Even on clear days, convection — the upward motion caused by surface heating — causes less dense warm air to rise, cool, and condense. Water vapor particles then condense into clouds that block the sun in the afternoon and reduce the amount of solar energy generated electricity produced.
The UCAR group can fine tune the models it derives from understanding these dynamics for any location’s specific characteristics, Haupt said, “because the physics of the atmosphere works the same anywhere.”
A 25% better prediction
An “aggressive ballpark estimate” by the UCAR team suggested they might improve the prediction of the GHI by 25% (in terms of root mean square error), Haupt said.
Such forecasting would allow grid operators more certainty about what the weather means for today’s peak solar output or tomorrow’s overall solar production.
Utilities are looking at renewables as an economic solution, Haupt said. But the metric for how much UCAR’s improved solar forecasting will save can only come after the group’s models have produced a year of data, sometime in early 2016. ”Utilities will have to calculate their energy production costs both with and without forecasts and estimate what the difference is,” Haupt said.
Xcel Energy, she added, calculated that UCAR’s 37.1% improved wind forecasting saved the utility’s customers $36.8 million between 2009 and 2013 in all their service territories and reduced CO2 emissions by 238,000 tons.

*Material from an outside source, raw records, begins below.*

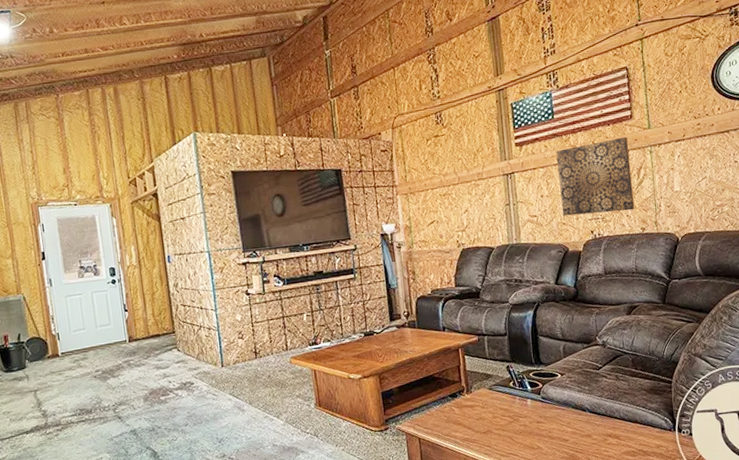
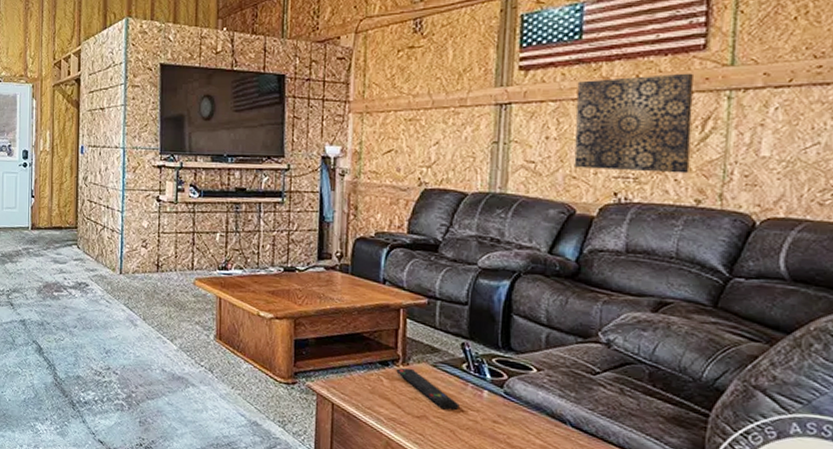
remote control: none [463,395,513,422] -> present [396,367,460,411]

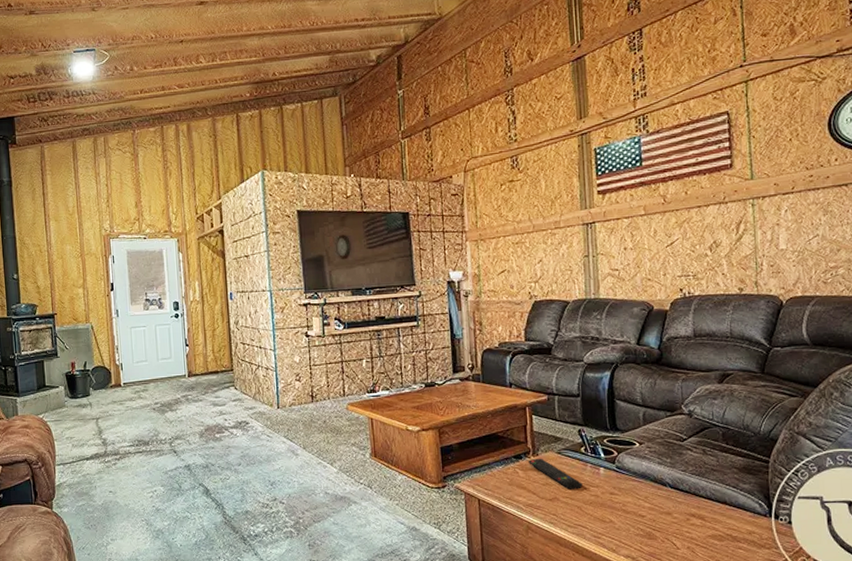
wall art: present [574,73,694,174] -> none [643,187,732,272]

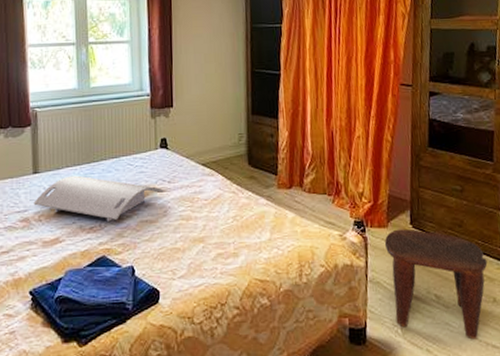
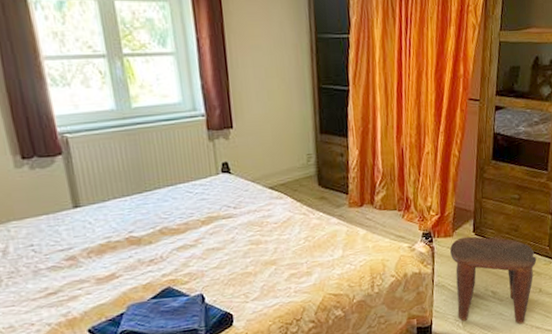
serving tray: present [33,175,164,222] -> none [79,206,230,253]

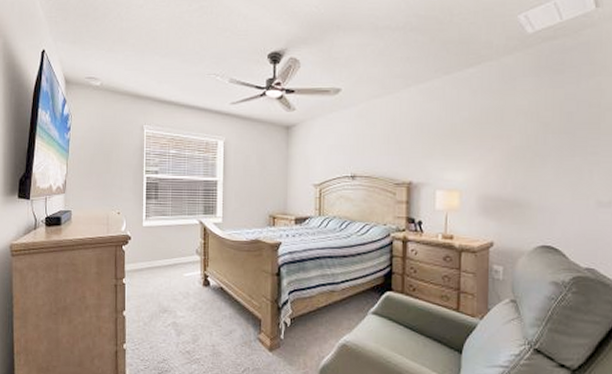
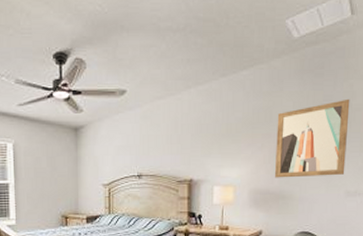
wall art: none [508,97,598,184] -> present [275,98,350,178]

“When Xcel thought its wind capacity was affecting system operations, they decided to fund wind forecasting advances,” Haupt said. “They have reached that point with solar.”
UCAR’s A Public-Private-Academic Partnership to Advance Solar Power Forecasting includes Long Island Power and Light, Public Service of Colorado, Sacramento Municipal Utility District, Hawaiian Electric System, Xcel Energy, Southern California Edison, New York Power Authority, and the New York and California ISOs.

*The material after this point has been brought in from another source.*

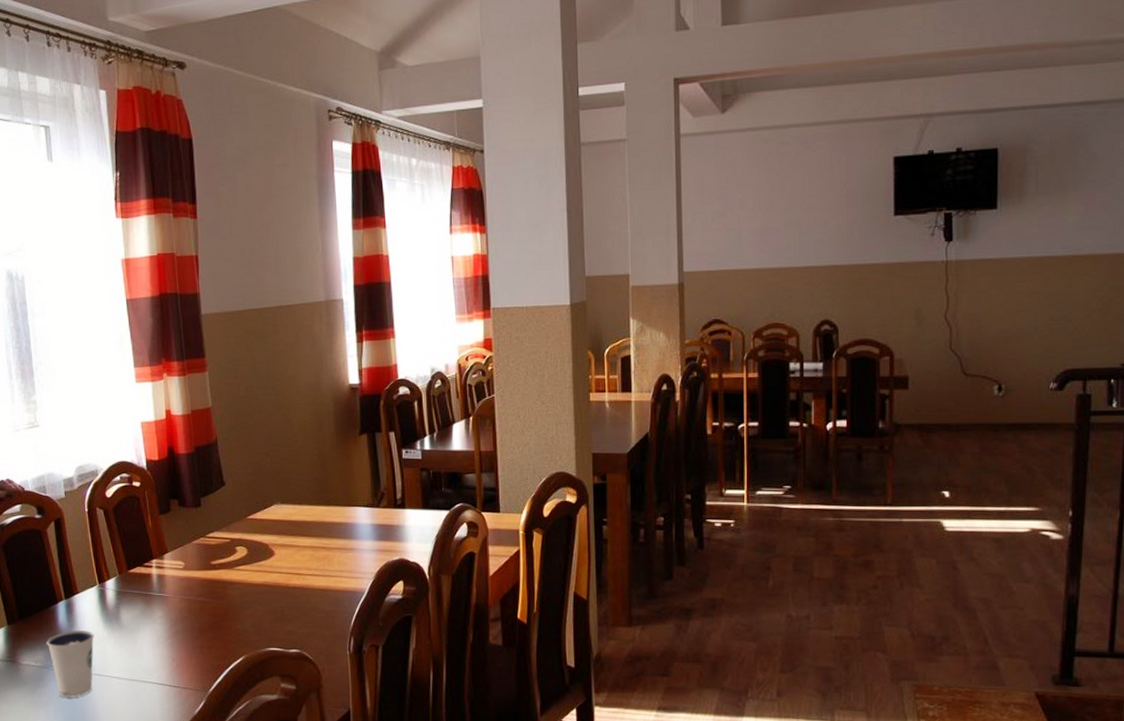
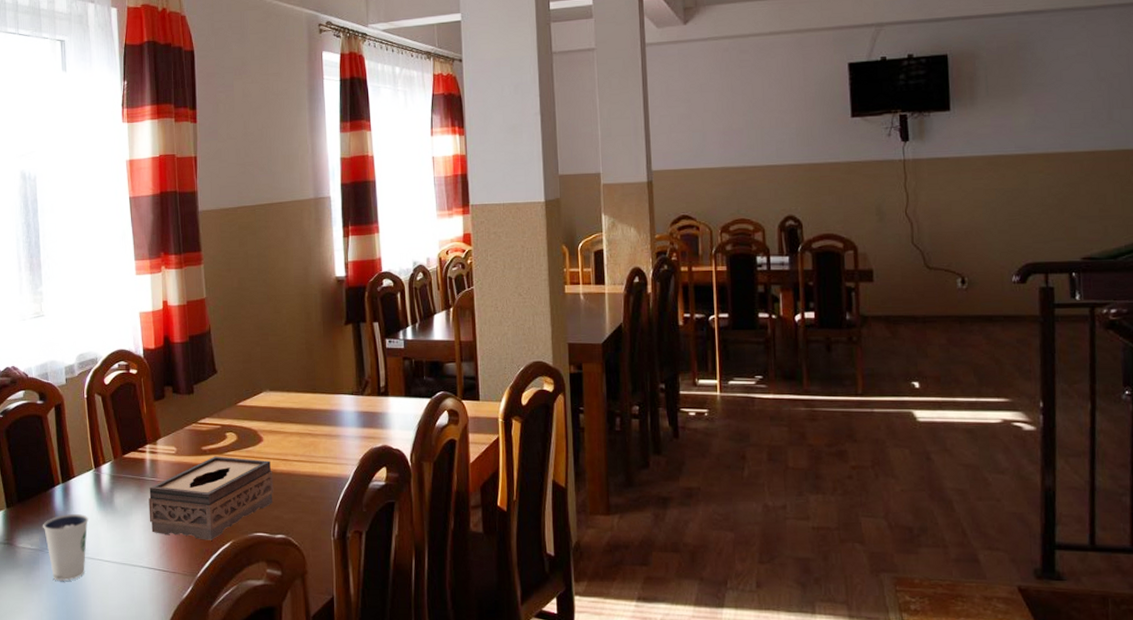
tissue box: none [156,570,287,656] -> present [148,456,274,540]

IBM’s supermodel and a 30% better forecast
The IBM-led Watt-Sun: A Multi-Scale, Multi-Model, Machine-Learning Solar Forecasting Technology is working with two utilities, Green Mountain Power and Tucson Electric Power, and two grid operators, ISO-New England and the California ISO, explained IBM group lead Dr. Hendrik Hamann.
Both SunShot projects are advancing forecasting, he said. Various WRF models have strengths and weaknesses and UCAR’s algorithms will improve them. “But there is always a trade-off between complexity and computational efficiency because the physics are so complicated you cannot model these things to a very high resolution,” Hamann said.

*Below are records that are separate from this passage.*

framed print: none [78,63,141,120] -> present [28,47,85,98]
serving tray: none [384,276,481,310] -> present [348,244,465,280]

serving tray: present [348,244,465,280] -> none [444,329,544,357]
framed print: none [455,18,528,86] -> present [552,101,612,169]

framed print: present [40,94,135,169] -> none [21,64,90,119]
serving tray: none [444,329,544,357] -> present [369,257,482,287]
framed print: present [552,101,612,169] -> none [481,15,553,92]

Instead of refining individual WRF models, the IBM team uses them as “expert systems” in conjunction with big data fed into machine learning technologies. They identify which models work best under specific circumstances and give that model “a high weight” in forecasts for those or similar circumstances.
The result is a forecast from “a multi-model, machine learned blend, a supermodel learned from all existing models,” Hamann said. “We are building a platform with which to better use existing weather prediction models.”
Over several months at fourteen U.S. locations, Hamann said, “the supermodel has proven it improves existing forecasts by 30% to 35%, to the root mean square error.”
IBM’s utility partners and grid operators are already evaluating the forecasts and providing real world data feedback, Hamann said.
ISO New England is using forecasts to better understand how solar modulates load. The California ISO is using IBM’s day-ahead PV power forecasts across its statewide region. Green Mountain Power is using data on 1,200 Vermont PV installations to understand the impacts of forecasting on distributed solar.
“Utilities are very concerned with ramps,” Hamann said. “Forecasting critical ramp events will test the supermodel’s ability. That is an important part of the feedback we are trying to get from our utility and ISO partners.”